Exercise: Can you quote every line of the data below word for word?

Entries from a collection:
===============
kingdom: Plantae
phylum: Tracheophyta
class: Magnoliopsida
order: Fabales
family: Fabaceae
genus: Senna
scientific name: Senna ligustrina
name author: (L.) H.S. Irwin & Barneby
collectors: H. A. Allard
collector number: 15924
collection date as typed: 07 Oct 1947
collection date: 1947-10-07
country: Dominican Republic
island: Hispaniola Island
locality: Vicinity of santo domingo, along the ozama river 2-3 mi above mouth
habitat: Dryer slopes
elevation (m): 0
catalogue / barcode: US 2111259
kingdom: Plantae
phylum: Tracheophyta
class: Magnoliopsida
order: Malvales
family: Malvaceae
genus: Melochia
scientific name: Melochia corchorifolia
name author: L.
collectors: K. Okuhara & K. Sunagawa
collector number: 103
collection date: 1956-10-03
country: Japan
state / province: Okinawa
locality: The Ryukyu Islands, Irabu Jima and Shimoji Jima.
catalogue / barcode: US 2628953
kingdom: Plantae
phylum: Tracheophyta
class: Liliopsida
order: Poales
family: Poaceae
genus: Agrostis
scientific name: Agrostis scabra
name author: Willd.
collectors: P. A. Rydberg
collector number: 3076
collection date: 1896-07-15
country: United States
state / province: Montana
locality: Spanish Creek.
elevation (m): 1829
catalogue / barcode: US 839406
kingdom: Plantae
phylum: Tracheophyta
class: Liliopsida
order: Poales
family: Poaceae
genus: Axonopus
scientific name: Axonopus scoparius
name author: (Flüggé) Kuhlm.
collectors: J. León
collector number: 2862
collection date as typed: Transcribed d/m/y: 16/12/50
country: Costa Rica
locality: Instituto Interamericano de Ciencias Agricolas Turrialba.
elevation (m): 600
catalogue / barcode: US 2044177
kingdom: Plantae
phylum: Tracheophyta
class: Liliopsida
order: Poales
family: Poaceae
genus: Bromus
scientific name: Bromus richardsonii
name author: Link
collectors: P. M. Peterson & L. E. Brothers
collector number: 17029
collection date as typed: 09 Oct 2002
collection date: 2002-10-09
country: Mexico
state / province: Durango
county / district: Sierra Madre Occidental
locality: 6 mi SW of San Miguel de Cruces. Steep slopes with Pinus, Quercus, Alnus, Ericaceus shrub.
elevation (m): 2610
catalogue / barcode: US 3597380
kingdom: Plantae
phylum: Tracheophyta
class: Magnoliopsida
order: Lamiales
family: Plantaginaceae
===============
The answer:
kingdom: Plantae
phylum: Tracheophyta
class: Magnoliopsida
order: Fabales
family: Fabaceae
genus: Senna
scientific name: Senna ligustrina
name author: (L.) H.S. Irwin & Barneby
collectors: H. A. Allard
collector number: 15924
collection date as typed: 07 Oct 1947
collection date: 1947-10-07
country: Dominican Republic
island: Hispaniola Island
locality: Vicinity of santo domingo, along the ozama river 2-3 mi above mouth
habitat: Dryer slopes
elevation (m): 0
catalogue / barcode: US 2111259
kingdom: Plantae
phylum: Tracheophyta
class: Magnoliopsida
order: Malvales
family: Malvaceae
genus: Melochia
scientific name: Melochia corchorifolia
name author: L.
collectors: K. Okuhara & K. Sunagawa
collector number: 103
collection date: 1956-10-03
country: Japan
state / province: Okinawa
locality: The Ryukyu Islands, Irabu Jima and Shimoji Jima.
catalogue / barcode: US 2628953
kingdom: Plantae
phylum: Tracheophyta
class: Liliopsida
order: Poales
family: Poaceae
genus: Agrostis
scientific name: Agrostis scabra
name author: Willd.
collectors: P. A. Rydberg
collector number: 3076
collection date: 1896-07-15
country: United States
state / province: Montana
locality: Spanish Creek.
elevation (m): 1829
catalogue / barcode: US 839406
kingdom: Plantae
phylum: Tracheophyta
class: Liliopsida
order: Poales
family: Poaceae
genus: Axonopus
scientific name: Axonopus scoparius
name author: (Flüggé) Kuhlm.
collectors: J. León
collector number: 2862
collection date as typed: Transcribed d/m/y: 16/12/50
country: Costa Rica
locality: Instituto Interamericano de Ciencias Agricolas Turrialba.
elevation (m): 600
catalogue / barcode: US 2044177
kingdom: Plantae
phylum: Tracheophyta
class: Liliopsida
order: Poales
family: Poaceae
genus: Bromus
scientific name: Bromus richardsonii
name author: Link
collectors: P. M. Peterson & L. E. Brothers
collector number: 17029
collection date as typed: 09 Oct 2002
collection date: 2002-10-09
country: Mexico
state / province: Durango
county / district: Sierra Madre Occidental
locality: 6 mi SW of San Miguel de Cruces. Steep slopes with Pinus, Quercus, Alnus, Ericaceus shrub.
elevation (m): 2610
catalogue / barcode: US 3597380
kingdom: Plantae
phylum: Tracheophyta
class: Magnoliopsida
order: Lamiales
family: Plantaginaceae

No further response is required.